Ecosystems are bubbles of life. They arise when weather, landscape, plants, animals, and other organisms all work together to form an interactive system. Ecosystems contain biotic (living) parts, like plants and animals, and abiotic (non-living) parts, like rocks and precipitation.
Ecosystems are complex systems in that all of the parts depend on each other to some extent. For example, a change in the soil composition of a forest will affect which plants grow there. Any forest-dwelling animal which depends on plants for shelter or food must adapt, move to another ecosystem, or die.
Some ecosystems are tiny (e.g. a fallen log) and some are vast (e.g. the Amazon rainforest). In fact, the entire surface of Earth is a series of connected ecosystems. This is similar to the way in which big cities, like London, aren’t homogenous metropolises but are actually made up of lots of different neighbourhoods. Most ecosystems are connected in large stretches of land, sea, or atmosphere known as biomes. Think about a beach, which is home to rock pools, sand dunes, the ocean shore, and so on.
Malaria: an ecological problem
Malaria is usually thought of as a medical problem to be tackled using drugs, nets, insecticides and, nowadays, gene editing. But malaria is also an ecological problem.
Mosquitoes are not static, unchanging targets. They move around and mate, breeding in some areas but not others. Their populations grow and shrink throughout the year. They bite at different times of day. Some species stay where they are, others travel. Different species within the same ecosystem exhibit completely different behaviour.
All of this means that mosquito ecology and biology remain somewhat of a black box to scientists – there’s a huge amount that we just don’t understand yet. Studies that make steps towards unravelling their complex ecology are highly valuable and could have big implications for our efforts in tackling malaria.
Contemporary research often involves hunting mosquitos during the dry season, when their populations are at their lowest. This might seem counterintuitive, going after the rarest mosquitoes, but these are the mosquitoes able to mysteriously survive in arid conditions when they simply shouldn’t be able to. They’re the seeds of the huge population boom that comes with the wet season, where numbers surge up to 90x within days. If we’re able to intervene upon mosquito populations during the dry season – which are usually highly concentrated – our impact could be significant.

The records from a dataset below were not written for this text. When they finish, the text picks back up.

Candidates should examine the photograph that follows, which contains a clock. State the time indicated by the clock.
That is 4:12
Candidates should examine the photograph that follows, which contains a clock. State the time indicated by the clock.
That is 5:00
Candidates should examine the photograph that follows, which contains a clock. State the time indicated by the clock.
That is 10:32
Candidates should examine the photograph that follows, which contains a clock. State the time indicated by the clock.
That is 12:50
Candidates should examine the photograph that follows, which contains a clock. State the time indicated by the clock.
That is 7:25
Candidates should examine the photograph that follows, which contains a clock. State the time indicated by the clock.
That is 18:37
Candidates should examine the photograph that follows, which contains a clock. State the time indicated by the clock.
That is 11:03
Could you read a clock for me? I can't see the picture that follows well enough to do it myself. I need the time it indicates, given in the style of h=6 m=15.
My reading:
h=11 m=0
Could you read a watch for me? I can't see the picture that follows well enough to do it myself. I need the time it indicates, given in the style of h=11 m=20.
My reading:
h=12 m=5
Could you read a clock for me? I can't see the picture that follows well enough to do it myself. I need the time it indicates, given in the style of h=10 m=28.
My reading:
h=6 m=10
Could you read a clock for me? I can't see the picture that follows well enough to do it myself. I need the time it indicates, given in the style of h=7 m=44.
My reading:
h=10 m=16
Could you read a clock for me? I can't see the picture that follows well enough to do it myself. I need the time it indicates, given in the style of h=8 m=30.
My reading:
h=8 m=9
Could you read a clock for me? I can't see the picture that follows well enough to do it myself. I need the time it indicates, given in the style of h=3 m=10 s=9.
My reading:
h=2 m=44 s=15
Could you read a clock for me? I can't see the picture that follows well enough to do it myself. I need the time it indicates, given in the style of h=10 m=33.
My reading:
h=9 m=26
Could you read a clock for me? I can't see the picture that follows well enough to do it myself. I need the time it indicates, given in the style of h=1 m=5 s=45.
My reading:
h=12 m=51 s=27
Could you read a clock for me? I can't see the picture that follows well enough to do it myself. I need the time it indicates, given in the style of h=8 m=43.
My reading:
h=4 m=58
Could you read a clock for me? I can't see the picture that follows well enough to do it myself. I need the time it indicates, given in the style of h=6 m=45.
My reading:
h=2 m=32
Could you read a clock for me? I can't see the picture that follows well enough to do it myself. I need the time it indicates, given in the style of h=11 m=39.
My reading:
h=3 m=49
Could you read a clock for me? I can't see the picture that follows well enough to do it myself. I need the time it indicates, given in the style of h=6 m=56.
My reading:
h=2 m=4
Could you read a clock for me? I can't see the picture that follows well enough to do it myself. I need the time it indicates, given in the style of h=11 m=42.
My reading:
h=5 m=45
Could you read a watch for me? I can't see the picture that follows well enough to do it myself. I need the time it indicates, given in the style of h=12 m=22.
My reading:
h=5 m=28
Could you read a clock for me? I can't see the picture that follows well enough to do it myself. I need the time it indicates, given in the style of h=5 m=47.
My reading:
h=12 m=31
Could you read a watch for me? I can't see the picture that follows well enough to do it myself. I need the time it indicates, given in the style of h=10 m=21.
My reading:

The role that ecosystems play in aiding or hindering the spread of malaria cannot be understated. It’s important to bear this in mind when thinking about global warming and the planet’s future. Climate change is helping to rapidly expand the ecosystems of mosquitos, bringing with it a new generation of mosquito-borne illnesses (Zika and Chikungunya were first identified in humans only in 1952). One study estimates that one-billion more people could be exposed to mosquito-borne infections within the next fifty years.
Any long-term interventions hoping to reduce rates of malaria cannot ignore the unique relationship between mosquitoes and their ecosystems. It may not be as exciting as gene editing, but understanding ecology and the subtle quirks of mosquito life is tantamount to knowing how to tackle the problem.